第2話「届かなかった」
赤い髪を、また見た。
路地の奥。石壁の影に押し込まれるように、小さくなっていた。
気づいた瞬間、向こうも気づいた。
目が合う。
茶色い瞳が、一瞬だけ揺れて——
すぐに、俺を「見ないもの」として処理した。
立ち上がる。逃げようとしてる。
「待って」
口が動いていた。
「足、怪我してるよね」
少女が固まる。
「……なんで」
「さっきから引きずってる」
嘘じゃなかった。
でも、それだけじゃなかった。
いつもの感覚が走る。
この子が今、一番怖いこと——
また、信じてもらえないかもしれない。
「俺は追いかけてきたわけじゃない」
少女の肩が、わずかに下がる。
「……嘘つき」
でも、立たなかった。
一歩だけ近づく。
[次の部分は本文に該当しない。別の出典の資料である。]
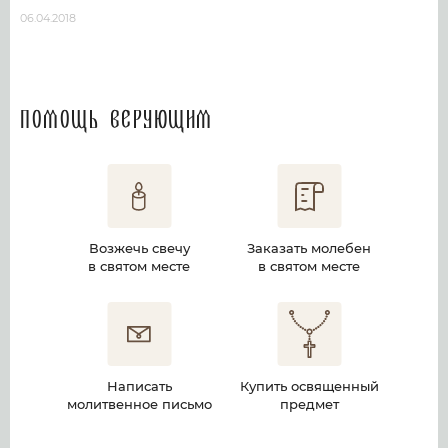
06.04.2018
Помощь верующим
Возжечь свечу
Заказать молебен
в святом месте
в святом месте
Написать
Купить освященный
молитвенное письмо
предмет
頭の中に、言葉が浮かぶ。
この子の本音が見える。でも——
なぜそう思っているのかは、分からない。
いつもと違った。見えてるのに、届かない気がした。
「お前、誰かに誤解されたことあるだろ」
少女の目が、細くなった。
「……関係ない」
「そうじゃなくて」
「関係ないって言ってる」
声が、少し震えていた。
俺は止まった。
追いかけるべきか、引くべきか。
頭の中に浮かぶ言葉は、たくさんあった。
この子に届く言葉も、たぶん分かる。
でも——
「逃げてもいい」
気づいたら、言っていた。
「でも、嘘つきって最初から決めつけるのは——もったいないと思う」
「なんで」
「俺も昔、そうだったから」
沈黙。
少女は俺を見なかった。石畳を見ていた。
風が路地を抜けた。
「……うるさい」
走り出す。
——一瞬だけ、振り返った。
でも、何も言わなかった。
「……今の、なんだ」
俺はその場に残った。
手応えがない。でも——
完全に外れた感じも、しなかった。
ウィンドウを開く。
コミュニケーション能力:SSS。
「……万能じゃないんだな」
当たり前のことを、今更確認する。
見えても、届かないことがある。
分かっても、変わらないことがある。
「……名前も聞けなかった」
路地の出口を見る。もう赤い髪は見えない。
「もう一回、話せたら」
根拠はなかった。ただ、そう思った。
——でも、次も届く気はしなかった。